» **What you have to do**: For the entries below, the result should be an exact transcription of the lines from the one with "JASSのライブが終了した後に玉田の元に来た男性が「成" up to and including the one with "Доступна оплата онлайн", and only those.

Dataset records:
>>>>>

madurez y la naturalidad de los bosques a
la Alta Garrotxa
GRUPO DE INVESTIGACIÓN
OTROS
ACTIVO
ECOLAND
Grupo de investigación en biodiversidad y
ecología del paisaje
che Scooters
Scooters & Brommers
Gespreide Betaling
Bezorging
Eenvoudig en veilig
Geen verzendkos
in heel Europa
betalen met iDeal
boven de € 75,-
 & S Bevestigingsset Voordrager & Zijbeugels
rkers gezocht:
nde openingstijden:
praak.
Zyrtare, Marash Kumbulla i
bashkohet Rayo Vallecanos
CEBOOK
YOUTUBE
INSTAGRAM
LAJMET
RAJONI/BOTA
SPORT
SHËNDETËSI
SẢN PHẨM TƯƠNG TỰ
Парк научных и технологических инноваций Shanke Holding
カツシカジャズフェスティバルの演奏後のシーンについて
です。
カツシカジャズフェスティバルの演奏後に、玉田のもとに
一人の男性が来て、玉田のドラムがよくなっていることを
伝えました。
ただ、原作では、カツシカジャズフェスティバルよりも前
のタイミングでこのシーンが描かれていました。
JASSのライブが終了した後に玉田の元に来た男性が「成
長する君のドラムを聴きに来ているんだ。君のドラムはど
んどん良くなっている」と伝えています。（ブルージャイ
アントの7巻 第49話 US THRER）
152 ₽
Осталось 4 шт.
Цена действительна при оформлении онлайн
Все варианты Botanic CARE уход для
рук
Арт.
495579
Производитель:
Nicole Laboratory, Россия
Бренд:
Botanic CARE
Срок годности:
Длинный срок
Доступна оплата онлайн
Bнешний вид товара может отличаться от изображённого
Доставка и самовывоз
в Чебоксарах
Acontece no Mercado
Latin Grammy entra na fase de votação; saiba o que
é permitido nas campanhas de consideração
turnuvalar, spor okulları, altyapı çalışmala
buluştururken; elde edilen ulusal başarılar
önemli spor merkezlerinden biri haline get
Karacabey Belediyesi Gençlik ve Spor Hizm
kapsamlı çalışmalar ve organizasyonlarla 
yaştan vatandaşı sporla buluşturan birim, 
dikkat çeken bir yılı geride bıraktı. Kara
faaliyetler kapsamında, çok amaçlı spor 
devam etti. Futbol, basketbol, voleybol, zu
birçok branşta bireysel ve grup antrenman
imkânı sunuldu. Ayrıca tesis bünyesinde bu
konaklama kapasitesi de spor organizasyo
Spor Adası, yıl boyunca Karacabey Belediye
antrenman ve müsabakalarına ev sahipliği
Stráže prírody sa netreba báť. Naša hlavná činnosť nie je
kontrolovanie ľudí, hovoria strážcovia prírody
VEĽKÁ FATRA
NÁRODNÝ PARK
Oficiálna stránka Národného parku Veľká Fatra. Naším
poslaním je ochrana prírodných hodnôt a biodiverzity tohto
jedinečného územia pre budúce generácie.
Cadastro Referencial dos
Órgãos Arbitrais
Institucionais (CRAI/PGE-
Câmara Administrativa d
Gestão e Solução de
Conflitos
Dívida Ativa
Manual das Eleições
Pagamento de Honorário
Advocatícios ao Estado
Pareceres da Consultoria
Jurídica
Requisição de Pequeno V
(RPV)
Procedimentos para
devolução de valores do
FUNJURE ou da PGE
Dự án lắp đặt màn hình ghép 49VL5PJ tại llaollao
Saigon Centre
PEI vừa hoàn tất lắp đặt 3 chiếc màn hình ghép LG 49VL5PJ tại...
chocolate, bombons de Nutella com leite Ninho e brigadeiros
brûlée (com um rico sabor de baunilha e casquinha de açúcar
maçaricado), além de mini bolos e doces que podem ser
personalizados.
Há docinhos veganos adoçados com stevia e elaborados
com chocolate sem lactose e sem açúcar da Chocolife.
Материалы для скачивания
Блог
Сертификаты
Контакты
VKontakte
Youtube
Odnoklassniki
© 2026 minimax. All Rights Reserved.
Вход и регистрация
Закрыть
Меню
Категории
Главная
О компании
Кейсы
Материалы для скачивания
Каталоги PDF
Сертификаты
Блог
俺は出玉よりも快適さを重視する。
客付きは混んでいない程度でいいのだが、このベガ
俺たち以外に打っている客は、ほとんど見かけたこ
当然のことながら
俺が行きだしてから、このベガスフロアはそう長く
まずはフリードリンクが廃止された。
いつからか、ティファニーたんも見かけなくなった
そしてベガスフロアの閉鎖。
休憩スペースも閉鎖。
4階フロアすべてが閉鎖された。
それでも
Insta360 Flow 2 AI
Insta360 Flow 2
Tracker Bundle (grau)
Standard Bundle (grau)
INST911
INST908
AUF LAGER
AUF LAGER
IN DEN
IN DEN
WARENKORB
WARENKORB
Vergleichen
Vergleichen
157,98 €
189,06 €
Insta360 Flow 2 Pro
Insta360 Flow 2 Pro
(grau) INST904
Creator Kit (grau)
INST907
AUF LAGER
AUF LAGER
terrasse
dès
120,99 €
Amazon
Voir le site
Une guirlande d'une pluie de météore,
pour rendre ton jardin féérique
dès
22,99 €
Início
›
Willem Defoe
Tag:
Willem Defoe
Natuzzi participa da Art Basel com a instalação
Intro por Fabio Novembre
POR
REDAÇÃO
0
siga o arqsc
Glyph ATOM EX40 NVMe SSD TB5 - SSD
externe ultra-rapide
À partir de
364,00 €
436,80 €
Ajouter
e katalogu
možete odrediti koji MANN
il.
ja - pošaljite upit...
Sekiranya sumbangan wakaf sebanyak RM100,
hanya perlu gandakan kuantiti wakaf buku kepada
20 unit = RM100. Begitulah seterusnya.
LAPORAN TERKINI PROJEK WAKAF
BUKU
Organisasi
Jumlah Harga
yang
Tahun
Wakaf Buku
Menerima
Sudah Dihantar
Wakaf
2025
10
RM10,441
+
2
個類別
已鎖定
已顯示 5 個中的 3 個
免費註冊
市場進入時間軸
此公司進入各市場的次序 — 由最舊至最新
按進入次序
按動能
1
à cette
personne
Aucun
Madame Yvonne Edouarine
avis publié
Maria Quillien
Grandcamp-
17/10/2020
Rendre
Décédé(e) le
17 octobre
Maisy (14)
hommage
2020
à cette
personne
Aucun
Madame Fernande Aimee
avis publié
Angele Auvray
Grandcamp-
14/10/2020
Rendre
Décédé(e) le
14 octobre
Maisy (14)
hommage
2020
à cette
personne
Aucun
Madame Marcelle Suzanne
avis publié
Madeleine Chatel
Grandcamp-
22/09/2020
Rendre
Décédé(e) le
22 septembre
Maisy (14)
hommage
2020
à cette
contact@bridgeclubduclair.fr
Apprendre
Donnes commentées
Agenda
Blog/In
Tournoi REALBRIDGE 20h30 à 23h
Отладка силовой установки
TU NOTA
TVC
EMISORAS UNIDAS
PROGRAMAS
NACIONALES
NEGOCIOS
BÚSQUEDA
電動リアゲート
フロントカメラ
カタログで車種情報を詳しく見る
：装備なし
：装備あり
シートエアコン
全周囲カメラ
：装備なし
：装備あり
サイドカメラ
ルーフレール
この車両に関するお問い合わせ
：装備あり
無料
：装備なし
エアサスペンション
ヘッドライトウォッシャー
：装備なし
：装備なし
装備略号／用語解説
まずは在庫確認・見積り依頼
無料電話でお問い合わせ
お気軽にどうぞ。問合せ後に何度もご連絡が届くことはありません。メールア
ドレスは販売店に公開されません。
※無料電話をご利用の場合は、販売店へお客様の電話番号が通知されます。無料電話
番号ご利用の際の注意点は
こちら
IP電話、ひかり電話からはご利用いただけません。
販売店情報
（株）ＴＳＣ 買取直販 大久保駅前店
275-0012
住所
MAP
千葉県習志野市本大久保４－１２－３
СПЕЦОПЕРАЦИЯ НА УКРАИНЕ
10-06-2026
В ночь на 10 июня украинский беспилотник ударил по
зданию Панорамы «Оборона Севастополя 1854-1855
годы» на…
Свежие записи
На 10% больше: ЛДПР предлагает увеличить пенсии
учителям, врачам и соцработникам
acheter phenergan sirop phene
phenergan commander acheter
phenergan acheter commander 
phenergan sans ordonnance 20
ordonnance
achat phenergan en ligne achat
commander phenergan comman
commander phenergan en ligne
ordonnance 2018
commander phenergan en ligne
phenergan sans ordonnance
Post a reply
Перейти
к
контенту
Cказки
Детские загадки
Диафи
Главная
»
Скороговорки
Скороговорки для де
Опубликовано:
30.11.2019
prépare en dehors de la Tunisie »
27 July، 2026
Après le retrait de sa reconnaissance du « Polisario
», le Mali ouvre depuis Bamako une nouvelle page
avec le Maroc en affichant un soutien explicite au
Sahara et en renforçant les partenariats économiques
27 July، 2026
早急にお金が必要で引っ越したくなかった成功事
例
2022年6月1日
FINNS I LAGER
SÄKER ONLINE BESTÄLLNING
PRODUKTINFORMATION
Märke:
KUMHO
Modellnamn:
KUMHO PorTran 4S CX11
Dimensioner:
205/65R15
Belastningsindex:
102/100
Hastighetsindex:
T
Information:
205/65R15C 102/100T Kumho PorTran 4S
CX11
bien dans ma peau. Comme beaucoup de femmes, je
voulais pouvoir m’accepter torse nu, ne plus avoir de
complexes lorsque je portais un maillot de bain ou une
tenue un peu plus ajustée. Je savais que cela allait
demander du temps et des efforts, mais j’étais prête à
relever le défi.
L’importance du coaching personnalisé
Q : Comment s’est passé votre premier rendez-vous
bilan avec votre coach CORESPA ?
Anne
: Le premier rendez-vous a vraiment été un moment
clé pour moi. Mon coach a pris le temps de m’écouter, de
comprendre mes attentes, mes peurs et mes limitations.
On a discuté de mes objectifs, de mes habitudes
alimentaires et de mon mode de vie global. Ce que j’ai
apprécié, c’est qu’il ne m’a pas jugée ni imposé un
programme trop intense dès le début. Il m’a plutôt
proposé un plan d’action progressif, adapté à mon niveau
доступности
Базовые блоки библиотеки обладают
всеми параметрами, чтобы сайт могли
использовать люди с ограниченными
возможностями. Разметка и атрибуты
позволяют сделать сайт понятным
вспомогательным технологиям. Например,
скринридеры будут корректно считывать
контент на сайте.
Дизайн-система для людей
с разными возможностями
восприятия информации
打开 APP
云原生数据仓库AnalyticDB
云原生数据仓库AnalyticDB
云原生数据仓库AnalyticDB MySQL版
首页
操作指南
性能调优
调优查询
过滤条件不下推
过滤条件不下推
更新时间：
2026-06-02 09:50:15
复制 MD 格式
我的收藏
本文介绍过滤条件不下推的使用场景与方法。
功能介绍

<<<<<

» **Your solution**:
JASSのライブが終了した後に玉田の元に来た男性が「成
長する君のドラムを聴きに来ているんだ。君のドラムはど
んどん良くなっている」と伝えています。（ブルージャイ
アントの7巻 第49話 US THRER）
152 ₽
Осталось 4 шт.
Цена действительна при оформлении онлайн
Все варианты Botanic CARE уход для
рук
Арт.
495579
Производитель:
Nicole Laboratory, Россия
Бренд:
Botanic CARE
Срок годности:
Длинный срок
Доступна оплата онлайн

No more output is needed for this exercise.